In the brochure, the Muslim women's group announced a partnership with a New York-based, nonprofit adoption agency, Spence-Chapin, that just launched a new venture for adoption of children from Morocco: "a pilot program for families of the Muslim faith." It’s also including single Muslim women as prospective parents in the program.

What this kind of new interpretation offers is a critically necessary social safety net within Muslim society. As a single Muslim mother to an only child—my son Shibli, age 9—I have investigated adoption possibilities in a Muslim country, such as Afghanistan, where so many orphans suffer, and have been sadly discouraged, as have many Muslim couples and single Muslim women, about the possibilities of lifting children out of orphanages into stable, loving homes. Most Muslim majority countries adopt the interpretation of Islam that makes it illegal to adopt a child; some allow fostercare or guardianship, known as kafala.

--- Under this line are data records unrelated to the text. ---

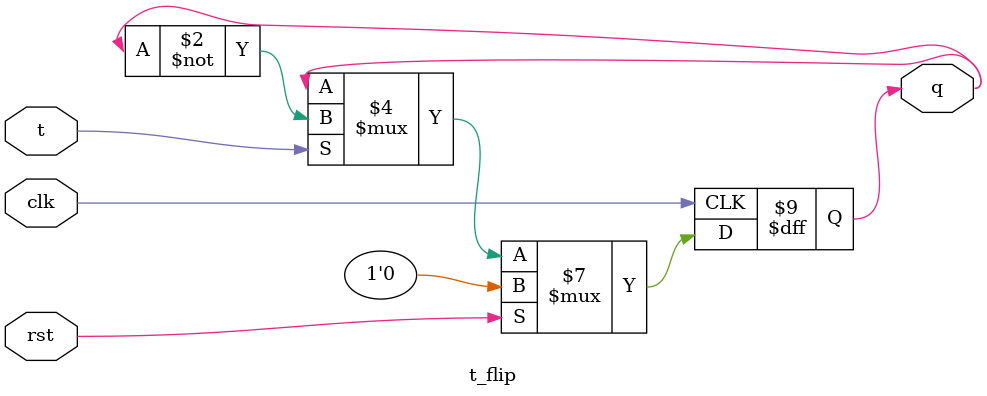
<source format=sv>
`timescale 1ns / 1ps


module t_flip(
    input logic clk,
    input logic t,
    input logic rst,
    output logic q
    );
    
    always@(posedge clk ) begin   
    
        if (rst)
            q <= 0;
        else 
            if(t)
                q <= ~q;
            else 
                q <= q;   
    end 
 endmodule

</source>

In All-American Muslim, the recently canned TLC reality show, a Muslim couple with fertility problems seeks advice an imam who advises them that they can't do invitro with sperm from another man. They didn't even go down the path of adoption.

Not all Muslims take such as a rigid stance as the imam. In one Muslim listserv, a member advises others to go ahead and adopt—but then, unable to make such a radical suggestion without a qualification, this person suggests not giving the children the family name. “Just don’t put your name on them,” the person advises.

But we are moving in the right direction. Watto, the Pakistani politician, last year wrote an article in a Pakistani English daily in support of orphanages, called Pakistan Sweet Homes, run by Pakistan Bait-ul-Maal, a government-run social-service organization, headed by the country's president and prime minister. She encouraged adoption of children from these homes, saying, “Let us work to save them from falling into malicious hands of terrorists. We want them to be highly educated and civilized citizens, rather than be brainwashed by any terrorist organization, becoming a source of trouble particularly for the society, our country and the world in general.”

As with so many contemporary societal challenges in the Muslim world, we must rise to the highest levels of reason, compassion and lovingness, helping our most vulnerable and indeed plucking them from the grasps of militants and giving them “Sweet Homes.”